Task brief> What you return must be an exact copy of the lines in the listing below between the line holding "fruit basket: present" and the line holding "pen holder: present", inclusive, and nothing more.

--- Records shown ---

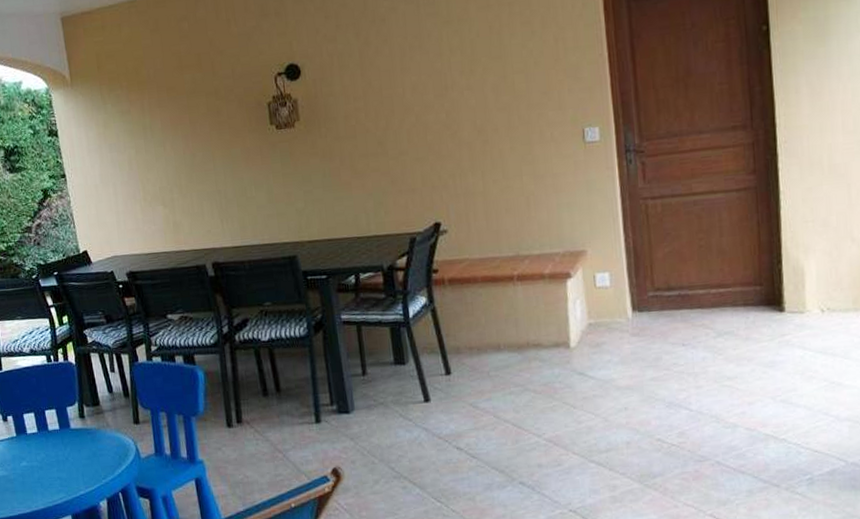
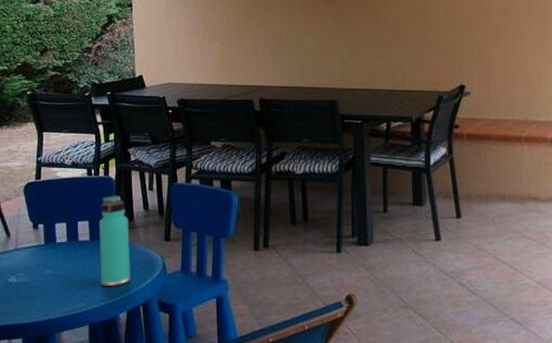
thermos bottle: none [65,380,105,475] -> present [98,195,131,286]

---
--- Records shown ---

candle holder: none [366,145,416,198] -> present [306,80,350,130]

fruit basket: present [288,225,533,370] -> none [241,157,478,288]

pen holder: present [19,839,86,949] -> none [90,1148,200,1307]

---

Written answer>
fruit basket: present [288,225,533,370] -> none [241,157,478,288]

pen holder: present [19,839,86,949] -> none [90,1148,200,1307]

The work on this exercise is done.